[[ INPUT FOR THIS TASK open ]]
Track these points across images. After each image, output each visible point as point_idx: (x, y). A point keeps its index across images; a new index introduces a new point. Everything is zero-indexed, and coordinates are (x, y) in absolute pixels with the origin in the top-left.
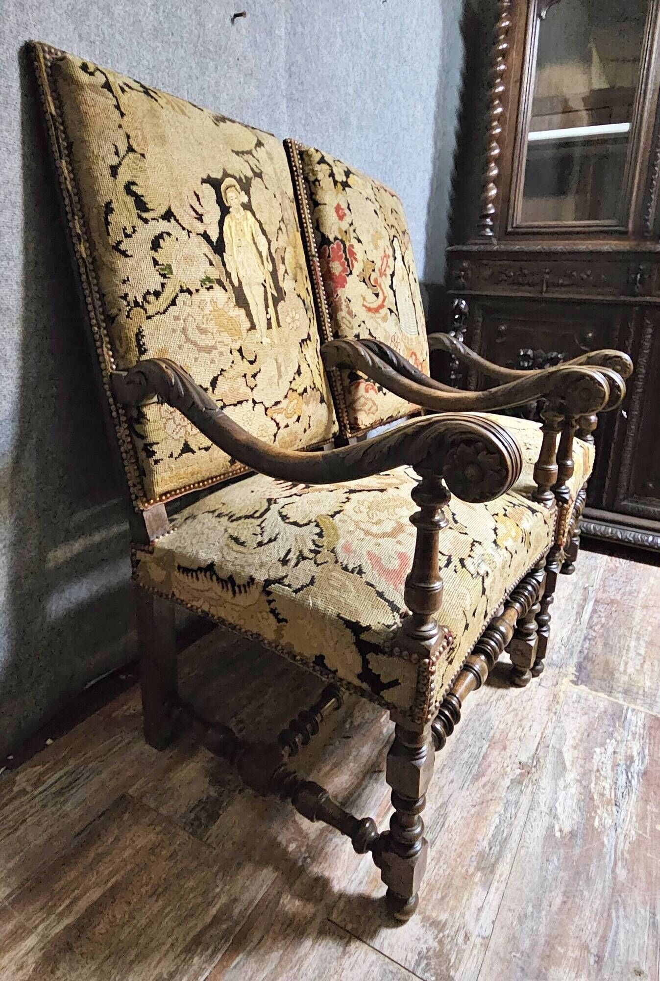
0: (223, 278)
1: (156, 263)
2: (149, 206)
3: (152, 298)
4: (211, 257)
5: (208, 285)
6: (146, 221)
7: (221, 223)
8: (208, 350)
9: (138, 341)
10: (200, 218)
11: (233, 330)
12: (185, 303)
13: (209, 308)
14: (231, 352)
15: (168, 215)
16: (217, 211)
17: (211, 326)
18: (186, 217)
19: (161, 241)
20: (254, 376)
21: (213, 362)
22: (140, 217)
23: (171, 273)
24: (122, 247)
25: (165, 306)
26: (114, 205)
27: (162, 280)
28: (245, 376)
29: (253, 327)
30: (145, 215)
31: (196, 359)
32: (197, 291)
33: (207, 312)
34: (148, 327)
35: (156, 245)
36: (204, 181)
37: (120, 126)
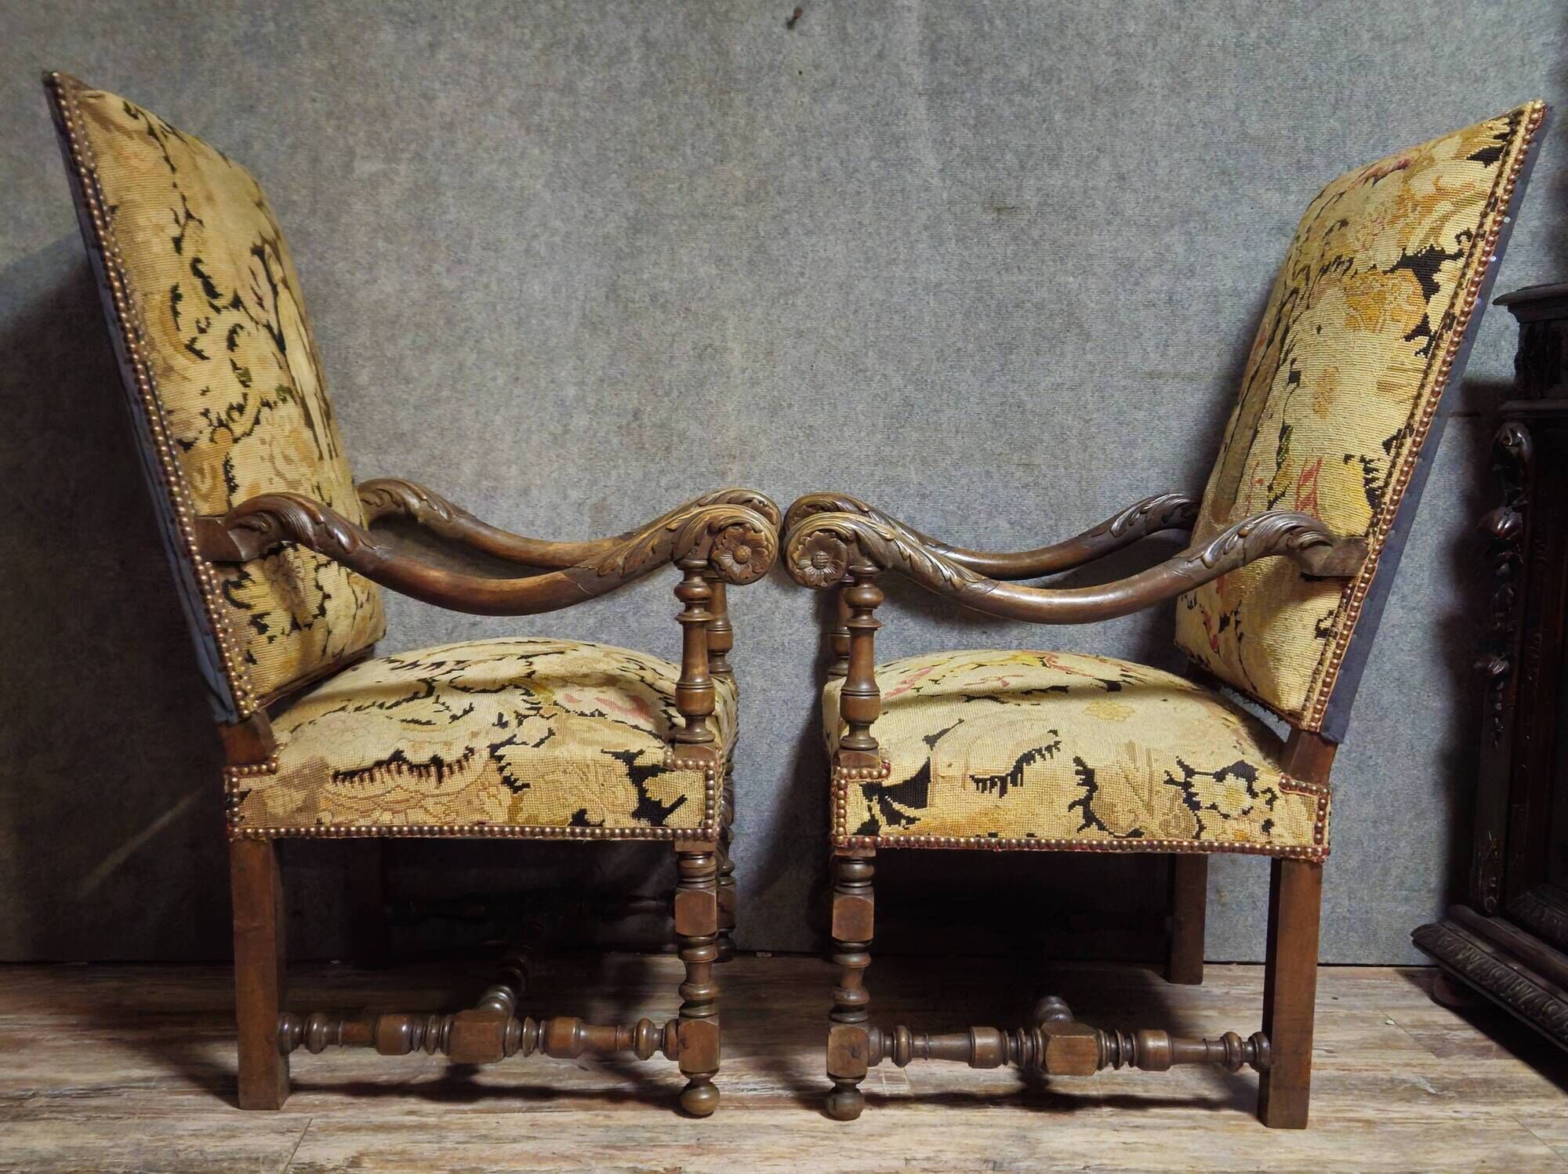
1: (235, 367)
2: (220, 289)
3: (235, 415)
6: (217, 310)
9: (227, 472)
12: (267, 421)
15: (236, 303)
19: (236, 336)
23: (250, 379)
24: (198, 346)
26: (181, 290)
27: (243, 389)
30: (216, 302)
34: (236, 454)
35: (231, 342)
37: (173, 186)
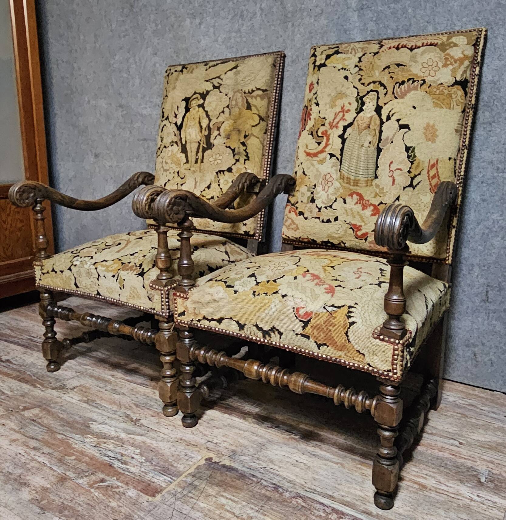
0: (178, 141)
1: (161, 137)
3: (158, 150)
4: (176, 132)
5: (172, 144)
8: (166, 171)
10: (176, 116)
11: (178, 163)
12: (164, 152)
13: (170, 153)
14: (174, 173)
17: (169, 161)
18: (172, 118)
20: (182, 185)
21: (167, 176)
22: (162, 120)
25: (160, 153)
27: (161, 143)
28: (177, 184)
29: (187, 162)
31: (162, 174)
32: (168, 147)
36: (183, 100)
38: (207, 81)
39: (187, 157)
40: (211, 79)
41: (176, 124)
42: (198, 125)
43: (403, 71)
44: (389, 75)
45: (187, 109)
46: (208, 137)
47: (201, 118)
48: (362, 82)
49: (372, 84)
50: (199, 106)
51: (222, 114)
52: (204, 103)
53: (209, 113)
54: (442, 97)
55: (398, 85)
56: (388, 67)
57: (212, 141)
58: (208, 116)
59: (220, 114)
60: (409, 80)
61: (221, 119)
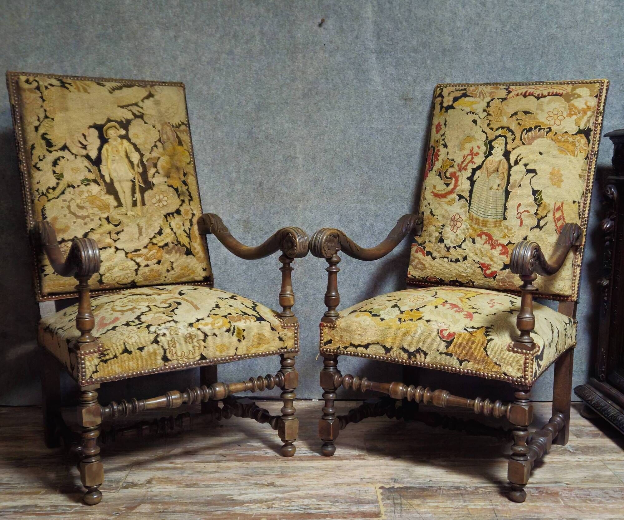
0: (98, 179)
1: (54, 172)
2: (54, 144)
3: (51, 191)
4: (90, 167)
5: (86, 182)
6: (51, 152)
7: (100, 149)
8: (83, 217)
9: (42, 212)
10: (84, 147)
11: (104, 207)
12: (70, 193)
13: (86, 195)
14: (100, 219)
15: (64, 148)
16: (98, 142)
17: (87, 205)
18: (75, 148)
19: (58, 161)
20: (117, 233)
21: (86, 224)
22: (48, 150)
23: (63, 177)
24: (38, 166)
25: (58, 194)
26: (35, 146)
27: (57, 181)
28: (110, 233)
31: (75, 222)
32: (78, 186)
33: (84, 197)
34: (48, 205)
35: (55, 163)
36: (91, 127)
37: (42, 107)
38: (122, 107)
39: (117, 198)
40: (128, 106)
41: (88, 157)
42: (126, 160)
43: (530, 118)
44: (517, 122)
45: (104, 140)
46: (144, 175)
47: (128, 151)
48: (491, 126)
49: (500, 129)
50: (122, 137)
51: (155, 149)
52: (127, 133)
53: (138, 146)
54: (567, 144)
55: (525, 131)
56: (516, 114)
57: (150, 179)
58: (137, 150)
59: (152, 148)
60: (536, 127)
61: (155, 153)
[[ INPUT FOR THIS TASK closed ]]
> [TO DO]
Only the lines from the one holding "46: (208, 137)" through the end of the records belong in the answer, copied exactly and without pictures.

> [RESULT OF THE EXERCISE]
46: (208, 137)
47: (201, 118)
48: (362, 82)
49: (372, 84)
50: (199, 106)
51: (222, 114)
52: (204, 103)
53: (209, 113)
54: (442, 97)
55: (398, 85)
56: (388, 67)
57: (212, 141)
58: (208, 116)
59: (220, 114)
60: (409, 80)
61: (221, 119)
0: (98, 179)
1: (54, 172)
2: (54, 144)
3: (51, 191)
4: (90, 167)
5: (86, 182)
6: (51, 152)
7: (100, 149)
8: (83, 217)
9: (42, 212)
10: (84, 147)
11: (104, 207)
12: (70, 193)
13: (86, 195)
14: (100, 219)
15: (64, 148)
16: (98, 142)
17: (87, 205)
18: (75, 148)
19: (58, 161)
20: (117, 233)
21: (86, 224)
22: (48, 150)
23: (63, 177)
24: (38, 166)
25: (58, 194)
26: (35, 146)
27: (57, 181)
28: (110, 233)
31: (75, 222)
32: (78, 186)
33: (84, 197)
34: (48, 205)
35: (55, 163)
36: (91, 127)
37: (42, 107)
38: (122, 107)
39: (117, 198)
40: (128, 106)
41: (88, 157)
42: (126, 160)
43: (530, 118)
44: (517, 122)
45: (104, 140)
46: (144, 175)
47: (128, 151)
48: (491, 126)
49: (500, 129)
50: (122, 137)
51: (155, 149)
52: (127, 133)
53: (138, 146)
54: (567, 144)
55: (525, 131)
56: (516, 114)
57: (150, 179)
58: (137, 150)
59: (152, 148)
60: (536, 127)
61: (155, 153)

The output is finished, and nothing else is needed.